- Consegna: Puoi copiare parola per parola, dalla discussione su WebOS, il passo che comincia con "IMHO HP dovrebbe" e termina con "ci guadagnerebbe HP?"?

- Estratto della pagina:
= = = = =

IMHO HP dovrebbe rilasciare open il suo WebOS
ADESSO
già abbimao visto ce fien hanno fato progetti pormettenti come BeOS
Se lo rilasciano SUBITO come Open potrebbe avere un futuro
Se lo terranno nel cassetto è destinato a marcire per smepre
perchè già tra 3-4 anni non sarà piu innovativo nè sarà vantaggioso riprenderne lo sviluppo e aggiornarlo al livello degli os correnti
ice
03 nov 2011 - 10:58 - #5Cosa ci guadagnerebbe HP?
Se dovesse avere successo loro partirebbero avvantaggiati per la presenza di know-how aziendale
Se no ne avranno cmq un ritorno di immagine a costo ZERO
Kim Allamandola
03 nov 2011 - 15:47 - #6@Federico Moretti
scusa ma quale vantaggi darebbe WebOS lato server? Non conosco quasi per nulla
WebOS né mojo, ma per quanto né so WebOS è al pari di Android un framework
completo di userland, librerie grafiche ecc sopra Linux; a differenza di
Android WebOS non usa java ma *javascript*.

= = = = =

- Estratti dei dati:
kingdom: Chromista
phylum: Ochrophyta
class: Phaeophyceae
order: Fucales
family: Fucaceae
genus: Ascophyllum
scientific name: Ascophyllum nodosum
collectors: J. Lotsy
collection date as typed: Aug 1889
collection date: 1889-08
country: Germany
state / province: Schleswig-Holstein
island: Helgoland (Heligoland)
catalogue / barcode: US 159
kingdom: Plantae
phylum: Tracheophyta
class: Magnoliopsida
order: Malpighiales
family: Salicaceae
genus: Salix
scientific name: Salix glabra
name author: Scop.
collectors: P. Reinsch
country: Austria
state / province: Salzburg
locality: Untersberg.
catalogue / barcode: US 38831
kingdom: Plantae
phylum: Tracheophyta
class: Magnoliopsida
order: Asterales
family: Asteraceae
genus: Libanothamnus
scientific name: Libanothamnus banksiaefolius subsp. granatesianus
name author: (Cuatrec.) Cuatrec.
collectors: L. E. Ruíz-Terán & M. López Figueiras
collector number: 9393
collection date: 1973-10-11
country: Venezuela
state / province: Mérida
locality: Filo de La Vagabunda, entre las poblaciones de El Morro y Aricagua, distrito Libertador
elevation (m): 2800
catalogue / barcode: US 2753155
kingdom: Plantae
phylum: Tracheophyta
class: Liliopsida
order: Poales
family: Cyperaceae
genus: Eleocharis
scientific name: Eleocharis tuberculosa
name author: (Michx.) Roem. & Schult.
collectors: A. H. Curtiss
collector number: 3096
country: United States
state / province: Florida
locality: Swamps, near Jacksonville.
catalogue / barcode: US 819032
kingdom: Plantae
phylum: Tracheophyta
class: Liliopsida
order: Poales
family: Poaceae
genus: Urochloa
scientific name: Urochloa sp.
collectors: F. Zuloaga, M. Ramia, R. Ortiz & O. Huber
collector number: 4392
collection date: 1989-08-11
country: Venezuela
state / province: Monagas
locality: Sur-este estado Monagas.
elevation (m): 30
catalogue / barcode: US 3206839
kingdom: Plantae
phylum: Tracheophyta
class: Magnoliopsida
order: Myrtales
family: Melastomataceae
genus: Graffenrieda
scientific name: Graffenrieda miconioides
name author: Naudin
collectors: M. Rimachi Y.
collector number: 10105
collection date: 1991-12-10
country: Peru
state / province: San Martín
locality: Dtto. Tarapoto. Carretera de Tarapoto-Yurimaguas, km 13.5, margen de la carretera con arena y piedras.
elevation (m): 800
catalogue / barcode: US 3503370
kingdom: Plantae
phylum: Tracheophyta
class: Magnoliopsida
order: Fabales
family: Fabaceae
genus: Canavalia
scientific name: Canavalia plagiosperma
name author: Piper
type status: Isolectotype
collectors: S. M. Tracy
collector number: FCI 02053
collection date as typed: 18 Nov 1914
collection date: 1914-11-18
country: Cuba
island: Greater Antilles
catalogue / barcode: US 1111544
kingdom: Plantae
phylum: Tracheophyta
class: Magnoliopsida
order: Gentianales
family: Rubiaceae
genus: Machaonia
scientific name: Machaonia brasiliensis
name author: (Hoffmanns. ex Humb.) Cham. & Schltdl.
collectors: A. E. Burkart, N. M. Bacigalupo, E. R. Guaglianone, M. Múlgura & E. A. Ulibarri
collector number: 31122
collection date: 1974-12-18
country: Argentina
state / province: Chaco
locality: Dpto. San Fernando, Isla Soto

= = = = =

- La tua soluzione:
IMHO HP dovrebbe rilasciare open il suo WebOS
ADESSO
già abbimao visto ce fien hanno fato progetti pormettenti come BeOS
Se lo rilasciano SUBITO come Open potrebbe avere un futuro
Se lo terranno nel cassetto è destinato a marcire per smepre
perchè già tra 3-4 anni non sarà piu innovativo nè sarà vantaggioso riprenderne lo sviluppo e aggiornarlo al livello degli os correnti
ice
03 nov 2011 - 10:58 - #5Cosa ci guadagnerebbe HP?